═══ Data provided ═══

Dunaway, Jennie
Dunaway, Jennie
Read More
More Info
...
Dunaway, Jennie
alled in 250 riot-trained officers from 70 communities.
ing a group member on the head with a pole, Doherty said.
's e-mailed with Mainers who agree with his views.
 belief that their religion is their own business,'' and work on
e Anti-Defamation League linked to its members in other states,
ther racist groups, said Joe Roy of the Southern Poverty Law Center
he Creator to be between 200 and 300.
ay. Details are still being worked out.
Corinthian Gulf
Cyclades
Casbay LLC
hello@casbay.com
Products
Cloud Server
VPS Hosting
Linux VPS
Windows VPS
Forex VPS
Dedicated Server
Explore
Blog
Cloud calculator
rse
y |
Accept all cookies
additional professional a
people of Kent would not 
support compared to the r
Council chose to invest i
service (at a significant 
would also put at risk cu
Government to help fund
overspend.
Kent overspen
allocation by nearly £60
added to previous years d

═══
═══ Data provided ═══

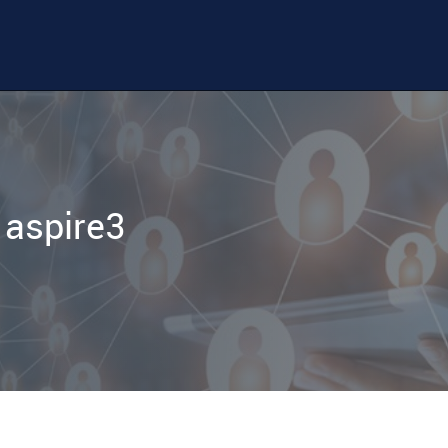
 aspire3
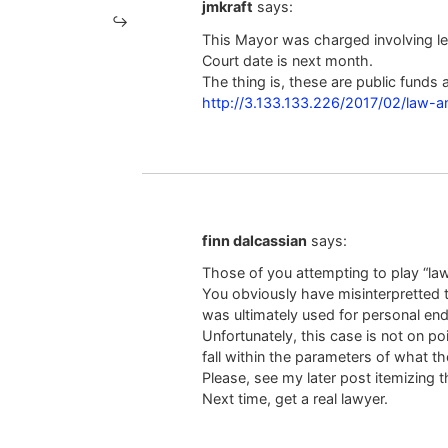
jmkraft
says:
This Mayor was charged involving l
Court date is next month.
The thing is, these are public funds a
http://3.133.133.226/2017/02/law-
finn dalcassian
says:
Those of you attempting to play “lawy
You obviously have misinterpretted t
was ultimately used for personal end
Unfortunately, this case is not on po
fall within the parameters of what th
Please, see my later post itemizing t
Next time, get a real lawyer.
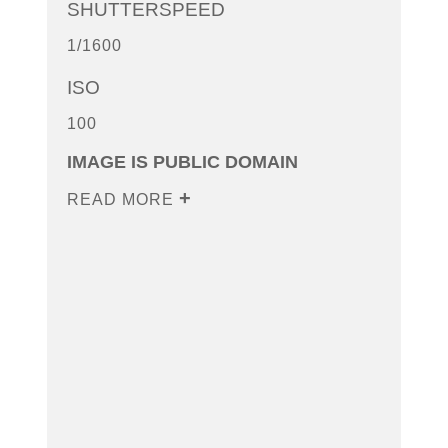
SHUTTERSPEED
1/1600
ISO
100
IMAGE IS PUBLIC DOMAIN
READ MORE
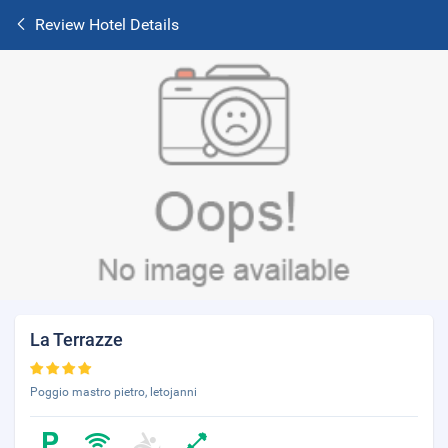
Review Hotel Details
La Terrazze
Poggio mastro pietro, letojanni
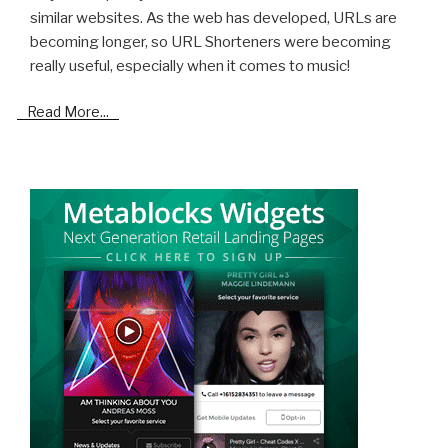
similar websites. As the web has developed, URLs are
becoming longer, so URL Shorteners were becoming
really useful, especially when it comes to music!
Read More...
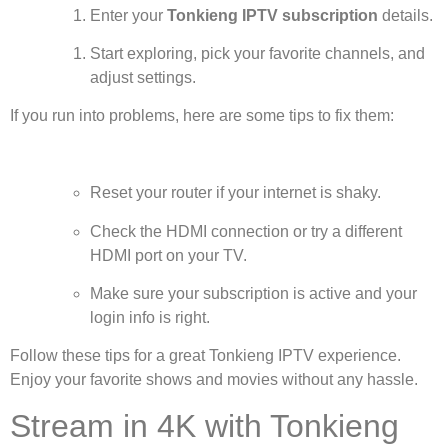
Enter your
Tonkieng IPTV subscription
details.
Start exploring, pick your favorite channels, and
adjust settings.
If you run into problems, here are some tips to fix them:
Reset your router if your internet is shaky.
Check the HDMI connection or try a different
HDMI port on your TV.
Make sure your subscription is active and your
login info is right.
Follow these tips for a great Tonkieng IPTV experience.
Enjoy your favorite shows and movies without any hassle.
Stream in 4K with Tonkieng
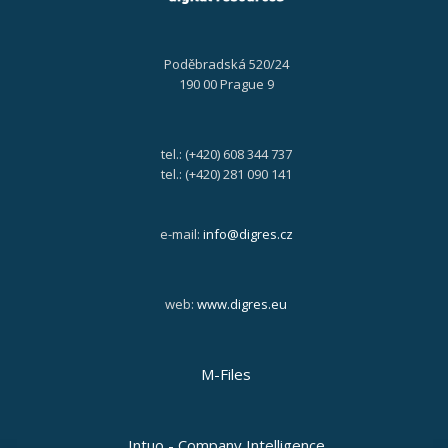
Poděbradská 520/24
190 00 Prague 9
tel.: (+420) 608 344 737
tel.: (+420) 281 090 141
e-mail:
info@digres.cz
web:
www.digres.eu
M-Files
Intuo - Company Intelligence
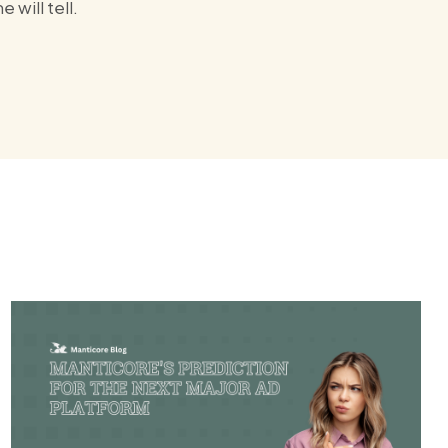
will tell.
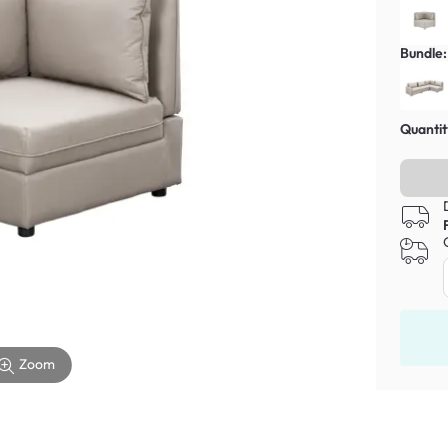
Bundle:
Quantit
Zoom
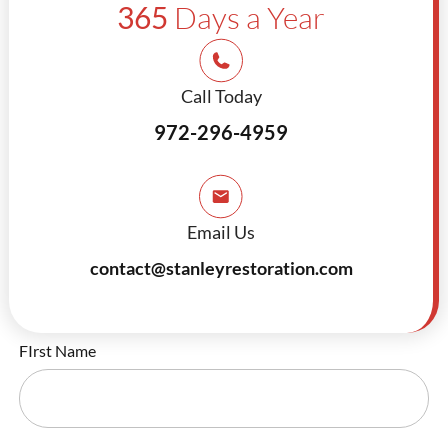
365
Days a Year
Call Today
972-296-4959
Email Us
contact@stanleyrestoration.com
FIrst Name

═══

* **Instruction**:
Pick out every line in the records that contains the string "your" and copy each one. Case counts.

* **Answer for the task**:
Enter your
Start exploring, pick your favorite channels, and
Reset your router if your internet is shaky.
HDMI port on your TV.
Make sure your subscription is active and your
Enjoy your favorite shows and movies without any hassle.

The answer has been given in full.